Opinion and Response to the 27 October 2022 article “It’s time to embrace profound autism” by Alison Singer
Photo credit: Pawel Czerwinski for Unsplash
I read the opinion piece by a fellow mother of an Autistic child with high support needs with a sense of fear and dread. Parenting a child with high needs is as hard. Harder than parenting typical kids and harder than parenting Autistic kids who can care for themselves and become adults who can continue to care for themselves. Is there a place where that knowledge seems to be missing? People who are unaware? Why do parents of children like mine want their children to be seen as separate and profound?
What benefit does it provide to their child?
Will it give them more services targeted to their needs?
Services are already based upon assessment of needs and not on diagnosis. This is why each and every year there are new assessments for every type of therapy. Properly identifying the co-occurring disorders are more likely to do this.

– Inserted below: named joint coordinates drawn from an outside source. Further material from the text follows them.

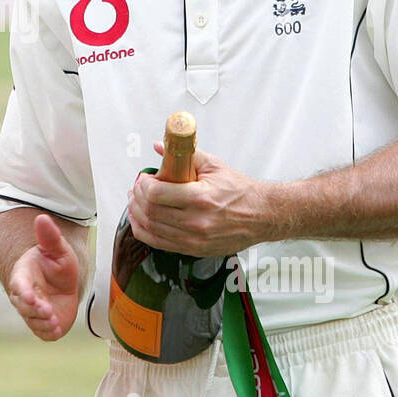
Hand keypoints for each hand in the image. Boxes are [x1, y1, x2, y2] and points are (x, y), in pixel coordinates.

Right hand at [7, 214, 80, 340]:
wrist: (63, 284)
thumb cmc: (56, 264)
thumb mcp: (58, 250)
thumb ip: (50, 237)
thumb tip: (42, 217)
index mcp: (23, 276)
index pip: (19, 285)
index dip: (23, 292)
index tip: (31, 297)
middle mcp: (24, 296)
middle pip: (23, 305)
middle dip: (34, 310)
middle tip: (48, 311)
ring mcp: (32, 311)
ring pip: (32, 319)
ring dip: (42, 323)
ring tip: (55, 322)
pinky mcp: (42, 324)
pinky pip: (41, 332)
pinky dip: (48, 332)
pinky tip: (56, 330)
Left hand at [128, 142, 272, 256]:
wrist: (262, 215)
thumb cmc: (240, 191)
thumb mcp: (214, 166)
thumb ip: (185, 154)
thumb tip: (160, 146)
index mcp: (201, 198)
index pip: (157, 194)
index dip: (143, 185)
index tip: (143, 179)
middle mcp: (197, 222)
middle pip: (151, 212)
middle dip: (137, 198)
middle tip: (136, 189)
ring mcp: (195, 239)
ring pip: (152, 230)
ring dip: (137, 215)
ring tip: (136, 202)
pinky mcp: (194, 249)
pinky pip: (160, 244)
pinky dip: (145, 232)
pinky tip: (141, 221)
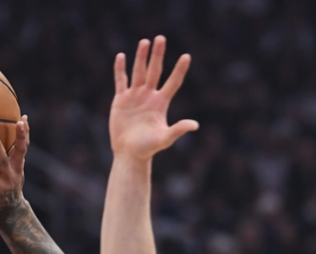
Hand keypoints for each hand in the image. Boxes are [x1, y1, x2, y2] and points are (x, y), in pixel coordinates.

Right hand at [110, 36, 198, 159]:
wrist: (129, 153)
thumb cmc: (148, 147)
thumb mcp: (165, 138)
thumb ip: (178, 130)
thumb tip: (194, 125)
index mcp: (161, 102)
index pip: (173, 82)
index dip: (179, 70)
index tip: (186, 56)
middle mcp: (149, 95)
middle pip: (155, 71)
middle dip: (157, 55)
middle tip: (160, 38)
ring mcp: (135, 96)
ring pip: (138, 72)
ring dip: (141, 57)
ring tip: (144, 41)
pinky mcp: (121, 99)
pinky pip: (121, 81)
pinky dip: (120, 69)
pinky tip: (121, 56)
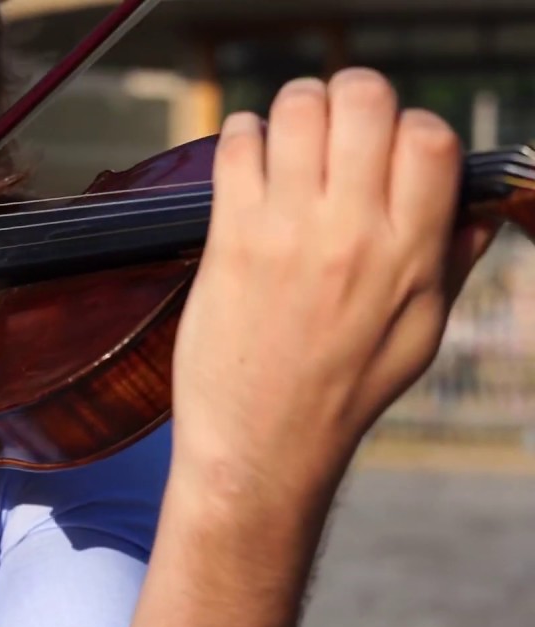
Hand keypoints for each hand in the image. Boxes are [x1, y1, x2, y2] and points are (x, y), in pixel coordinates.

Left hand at [173, 67, 497, 495]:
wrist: (262, 447)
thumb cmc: (340, 395)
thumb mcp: (418, 335)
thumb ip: (448, 264)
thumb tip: (478, 211)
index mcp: (411, 254)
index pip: (429, 139)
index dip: (407, 127)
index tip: (384, 148)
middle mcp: (354, 233)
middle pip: (363, 102)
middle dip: (349, 97)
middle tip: (333, 124)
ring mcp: (288, 231)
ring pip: (297, 110)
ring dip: (292, 109)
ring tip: (287, 134)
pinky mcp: (230, 239)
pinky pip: (237, 148)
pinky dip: (241, 135)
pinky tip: (247, 156)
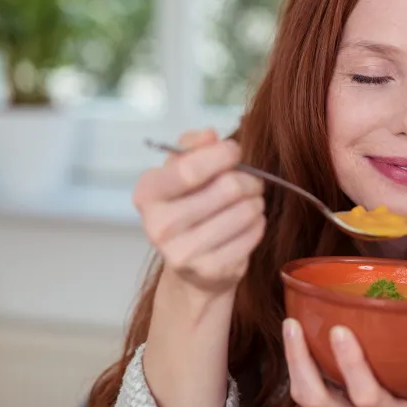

Will it help them communicate?
Only acting to provide them with competent professionals who presume them to be competent and address their unique strengths and needs through rigorous assessment that includes a holistic understanding will do this.
Is it to carve out a space just for those Autistics?
What space is that?
From my vantage point, it looks like institutionalization, or what I would call my worst fear as a parent and as a professional. We’ve spent decades dismantling systems that took away autonomy and assumed all non-speakers are intellectually disabled.
What’s the difference between a quirky, clumsy, Autistic and one that needs forever care? It’s a spectrum, they say. In presentation to others, Autism looks very different from one person to the next even in the same family. The difference isn’t the Autism spectrum dialed up or dialed down. It’s co-occurring disorders.
Searching the Spectrum archives yields many wonderful articles about the role of motor disorders in Autism that have been largely ignored in treatment and education approaches. What if what we know about “severe” or what some would call “profound” Autism is incomplete? That we are identifying non-speakers who can’t demonstrate their knowledge as intellectually disabled and closing the door on them?